**Job**:
Going line by line through the entries below, note each one with "Spielplan", then report how many there are and nothing else.

Page-level text extractions:
..........

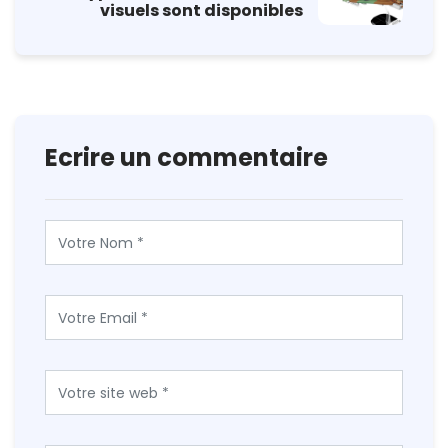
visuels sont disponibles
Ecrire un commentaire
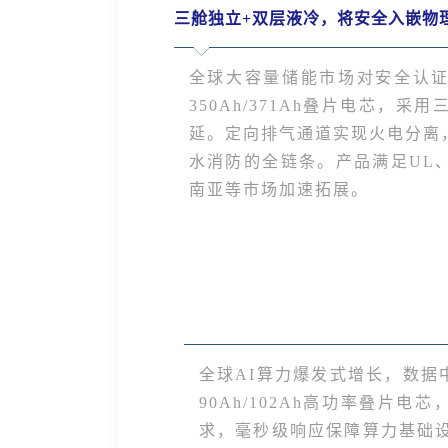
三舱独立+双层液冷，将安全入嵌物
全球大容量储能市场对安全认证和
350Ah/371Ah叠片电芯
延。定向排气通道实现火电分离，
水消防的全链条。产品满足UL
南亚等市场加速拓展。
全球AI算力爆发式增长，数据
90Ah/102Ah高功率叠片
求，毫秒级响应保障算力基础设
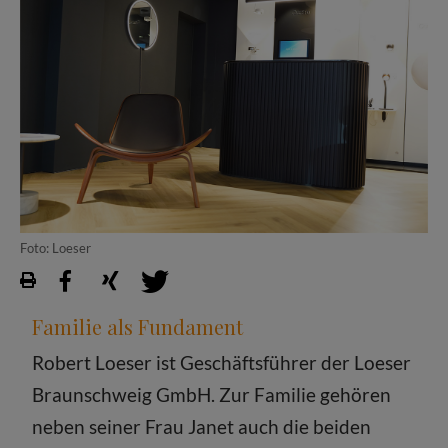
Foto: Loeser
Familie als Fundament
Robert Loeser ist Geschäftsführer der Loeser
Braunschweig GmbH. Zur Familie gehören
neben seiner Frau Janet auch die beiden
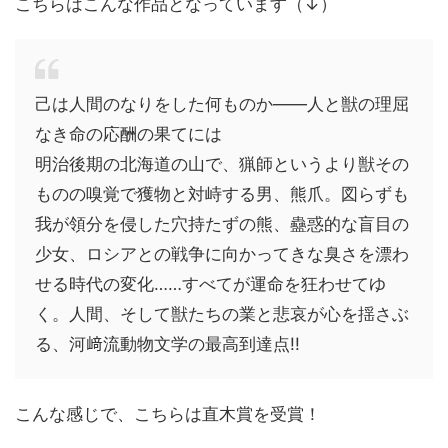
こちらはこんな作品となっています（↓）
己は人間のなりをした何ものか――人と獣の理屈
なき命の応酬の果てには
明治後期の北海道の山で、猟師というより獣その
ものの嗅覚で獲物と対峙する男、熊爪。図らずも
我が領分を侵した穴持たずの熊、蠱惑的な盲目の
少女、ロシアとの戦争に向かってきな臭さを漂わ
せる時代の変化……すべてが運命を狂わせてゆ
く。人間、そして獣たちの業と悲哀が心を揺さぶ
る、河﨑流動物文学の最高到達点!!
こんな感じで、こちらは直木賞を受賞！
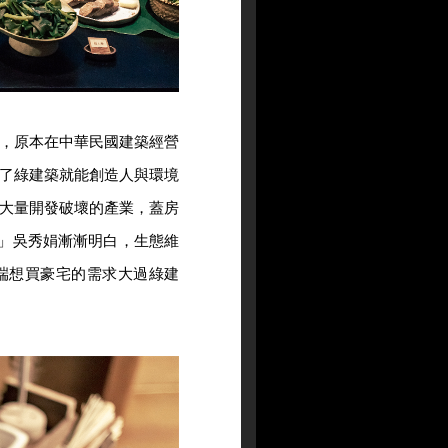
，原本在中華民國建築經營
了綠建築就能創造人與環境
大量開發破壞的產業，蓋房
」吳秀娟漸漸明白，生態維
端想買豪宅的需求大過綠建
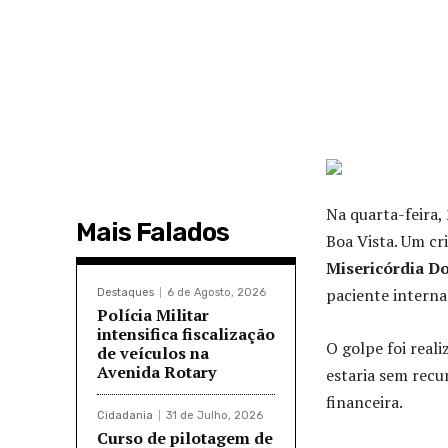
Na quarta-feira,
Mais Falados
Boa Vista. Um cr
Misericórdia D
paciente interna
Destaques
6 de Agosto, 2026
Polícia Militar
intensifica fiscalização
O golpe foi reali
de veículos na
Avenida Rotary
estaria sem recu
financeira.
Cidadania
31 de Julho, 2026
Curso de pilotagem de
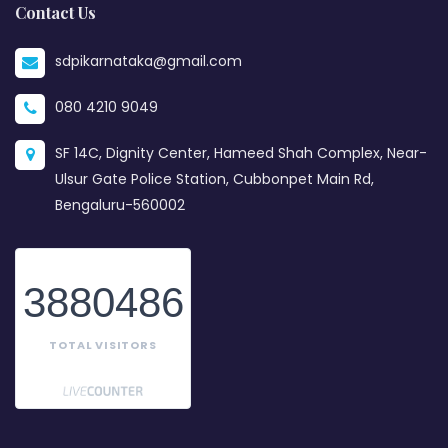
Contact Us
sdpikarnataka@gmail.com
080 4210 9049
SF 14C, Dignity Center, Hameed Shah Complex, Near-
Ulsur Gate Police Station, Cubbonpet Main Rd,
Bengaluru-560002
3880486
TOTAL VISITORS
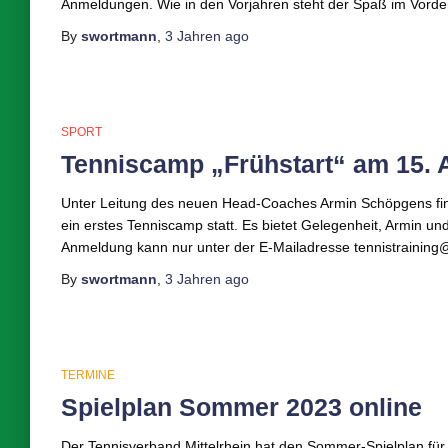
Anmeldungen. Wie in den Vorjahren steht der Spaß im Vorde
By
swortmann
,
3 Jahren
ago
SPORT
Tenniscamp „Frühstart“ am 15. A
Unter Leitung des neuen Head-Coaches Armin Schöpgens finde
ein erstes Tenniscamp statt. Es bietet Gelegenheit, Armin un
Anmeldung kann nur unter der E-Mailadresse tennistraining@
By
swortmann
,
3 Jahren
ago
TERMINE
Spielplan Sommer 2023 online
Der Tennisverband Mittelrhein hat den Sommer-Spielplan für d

..........

**Exercise output**:
2